Bitcoin's wild ride continued this evening, immediately carving 35 percent off the value of the digital currency as Mt. Gox, the world's largest Bitcoin exchange, resumed trading after an extended suspension of operations.

The value of the peer-to-peer currency began trading at $78 a Bitcoin against the U.S. dollar, falling as low as $65 before recovering to trade as high as $135. The plunge followed yesterday's rollercoaster trading day, which saw Bitcoin's valuation drop 61 percent before recovering a bit with a 37 percent loss.

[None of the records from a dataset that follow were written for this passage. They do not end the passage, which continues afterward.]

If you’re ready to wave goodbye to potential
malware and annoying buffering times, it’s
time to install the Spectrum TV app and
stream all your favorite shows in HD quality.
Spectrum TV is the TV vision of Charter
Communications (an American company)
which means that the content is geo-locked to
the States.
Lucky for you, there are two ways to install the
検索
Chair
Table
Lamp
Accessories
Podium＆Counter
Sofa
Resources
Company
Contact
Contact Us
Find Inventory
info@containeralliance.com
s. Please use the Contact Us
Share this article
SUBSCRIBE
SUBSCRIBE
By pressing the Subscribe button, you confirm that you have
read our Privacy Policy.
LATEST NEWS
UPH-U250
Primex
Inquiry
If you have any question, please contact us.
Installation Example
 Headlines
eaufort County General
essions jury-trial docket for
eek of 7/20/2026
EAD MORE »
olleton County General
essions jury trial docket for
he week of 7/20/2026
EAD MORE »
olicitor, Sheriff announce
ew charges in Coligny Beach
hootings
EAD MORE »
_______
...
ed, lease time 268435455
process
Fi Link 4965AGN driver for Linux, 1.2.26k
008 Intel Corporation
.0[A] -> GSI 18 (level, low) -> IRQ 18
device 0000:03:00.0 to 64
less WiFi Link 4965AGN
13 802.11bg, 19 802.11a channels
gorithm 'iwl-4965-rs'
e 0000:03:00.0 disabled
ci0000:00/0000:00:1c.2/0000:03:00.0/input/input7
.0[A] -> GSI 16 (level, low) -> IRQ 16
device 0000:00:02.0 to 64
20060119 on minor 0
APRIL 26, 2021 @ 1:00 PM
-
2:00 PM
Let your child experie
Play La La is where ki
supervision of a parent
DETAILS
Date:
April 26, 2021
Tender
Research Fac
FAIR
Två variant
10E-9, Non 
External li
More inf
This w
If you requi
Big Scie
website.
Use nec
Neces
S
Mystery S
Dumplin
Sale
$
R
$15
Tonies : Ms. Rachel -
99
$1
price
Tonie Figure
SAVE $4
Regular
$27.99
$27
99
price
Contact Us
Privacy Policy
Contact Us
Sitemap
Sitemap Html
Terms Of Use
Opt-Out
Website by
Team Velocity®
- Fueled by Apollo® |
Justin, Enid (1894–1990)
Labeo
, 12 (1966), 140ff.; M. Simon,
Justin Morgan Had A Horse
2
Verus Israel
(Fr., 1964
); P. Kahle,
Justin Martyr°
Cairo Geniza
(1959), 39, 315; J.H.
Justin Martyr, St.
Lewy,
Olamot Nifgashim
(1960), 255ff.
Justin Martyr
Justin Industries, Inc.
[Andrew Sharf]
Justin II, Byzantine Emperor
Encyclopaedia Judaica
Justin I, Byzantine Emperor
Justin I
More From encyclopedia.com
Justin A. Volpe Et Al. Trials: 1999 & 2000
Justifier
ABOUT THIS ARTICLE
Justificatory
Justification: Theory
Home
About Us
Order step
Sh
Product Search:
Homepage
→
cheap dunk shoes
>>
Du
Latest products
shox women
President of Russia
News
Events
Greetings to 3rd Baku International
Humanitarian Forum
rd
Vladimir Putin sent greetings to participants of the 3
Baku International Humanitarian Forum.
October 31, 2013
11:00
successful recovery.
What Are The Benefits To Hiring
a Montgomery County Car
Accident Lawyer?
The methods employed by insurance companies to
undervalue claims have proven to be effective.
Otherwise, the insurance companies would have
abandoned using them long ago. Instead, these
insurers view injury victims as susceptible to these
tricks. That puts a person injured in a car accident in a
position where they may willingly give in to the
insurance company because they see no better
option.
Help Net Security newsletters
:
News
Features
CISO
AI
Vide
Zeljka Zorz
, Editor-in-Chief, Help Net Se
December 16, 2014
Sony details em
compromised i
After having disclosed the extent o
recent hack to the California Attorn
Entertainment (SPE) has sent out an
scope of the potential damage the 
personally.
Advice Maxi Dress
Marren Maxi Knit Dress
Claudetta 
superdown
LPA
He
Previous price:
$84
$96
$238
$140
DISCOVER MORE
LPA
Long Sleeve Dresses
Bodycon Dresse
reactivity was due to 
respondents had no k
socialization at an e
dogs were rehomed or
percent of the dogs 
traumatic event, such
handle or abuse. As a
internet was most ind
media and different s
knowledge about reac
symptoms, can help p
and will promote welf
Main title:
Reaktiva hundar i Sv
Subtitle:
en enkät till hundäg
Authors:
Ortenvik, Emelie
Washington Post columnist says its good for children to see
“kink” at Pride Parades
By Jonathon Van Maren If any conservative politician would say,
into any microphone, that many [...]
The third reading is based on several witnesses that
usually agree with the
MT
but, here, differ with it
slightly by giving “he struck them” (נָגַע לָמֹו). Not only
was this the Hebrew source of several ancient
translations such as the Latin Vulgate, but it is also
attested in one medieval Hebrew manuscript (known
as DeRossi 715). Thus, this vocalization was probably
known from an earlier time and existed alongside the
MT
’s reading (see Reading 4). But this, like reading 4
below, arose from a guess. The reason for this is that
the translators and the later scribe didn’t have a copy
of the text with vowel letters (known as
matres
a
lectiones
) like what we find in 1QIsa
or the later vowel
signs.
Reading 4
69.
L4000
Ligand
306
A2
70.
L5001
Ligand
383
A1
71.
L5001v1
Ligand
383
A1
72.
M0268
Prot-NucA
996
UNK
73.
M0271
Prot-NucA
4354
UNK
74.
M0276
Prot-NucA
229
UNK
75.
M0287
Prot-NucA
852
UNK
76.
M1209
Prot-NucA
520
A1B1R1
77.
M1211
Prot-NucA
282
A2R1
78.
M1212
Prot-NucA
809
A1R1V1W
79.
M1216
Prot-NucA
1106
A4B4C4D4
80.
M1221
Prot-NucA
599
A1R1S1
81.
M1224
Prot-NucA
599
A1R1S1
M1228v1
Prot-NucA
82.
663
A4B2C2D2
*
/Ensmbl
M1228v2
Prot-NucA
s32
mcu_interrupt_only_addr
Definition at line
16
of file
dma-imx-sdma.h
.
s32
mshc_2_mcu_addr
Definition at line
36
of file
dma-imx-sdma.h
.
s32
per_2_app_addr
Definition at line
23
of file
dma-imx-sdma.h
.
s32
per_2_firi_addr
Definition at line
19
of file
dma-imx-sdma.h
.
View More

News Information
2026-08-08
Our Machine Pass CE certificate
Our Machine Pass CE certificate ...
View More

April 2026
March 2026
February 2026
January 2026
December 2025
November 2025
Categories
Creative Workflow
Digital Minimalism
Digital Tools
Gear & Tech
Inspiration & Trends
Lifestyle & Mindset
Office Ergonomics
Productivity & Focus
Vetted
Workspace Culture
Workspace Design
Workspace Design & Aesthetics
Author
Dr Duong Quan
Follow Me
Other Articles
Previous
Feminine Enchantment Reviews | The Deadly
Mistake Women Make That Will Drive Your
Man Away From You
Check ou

The decentralized digital currency, which had quadrupled in value in the past four weeks, traded as high as $266 per Bitcoin yesterday before a dramatic correction dropped its value to $105. It eventually recovered to trade as high as $145 a Bitcoin.

The Tokyo-based exchange, which handles three-quarters of all Bitcoin trades, announced this morning it had suspended trading until 7 p.m. PT to allows the market to "cool down." However, traders still had the option to cancel their pending and open orders, the site said.

Rebutting inaccurate reports that Mt. Gox had fallen victim to a distributed-denial-of service attack yesterday, the exchange said yesterday's price drop was due to an influx of new trades. The exchange said the number of trades executed tripled in the previous 24 hours.

"Indeed the rather astonishing amount of new account opened in the last few days added to the existing one plus the number of trade made a huge impact on the overall system that started to lag," Mt. Gox said in a statement. "As expected in such situation people started to panic, started to sell Bitcoin in mass (Panic Sale) resulting in an increase of trade that ultimately froze the trade engine."

After languishing in the midteens in January, Bitcoin's value has quadrupled in the the past four weeks, capping a three-month run that saw a price appreciation of 1,500 percent. Bitcoin's recent meteoric growth has been credited to financial uncertainty in Europe and nascent investor curiosity.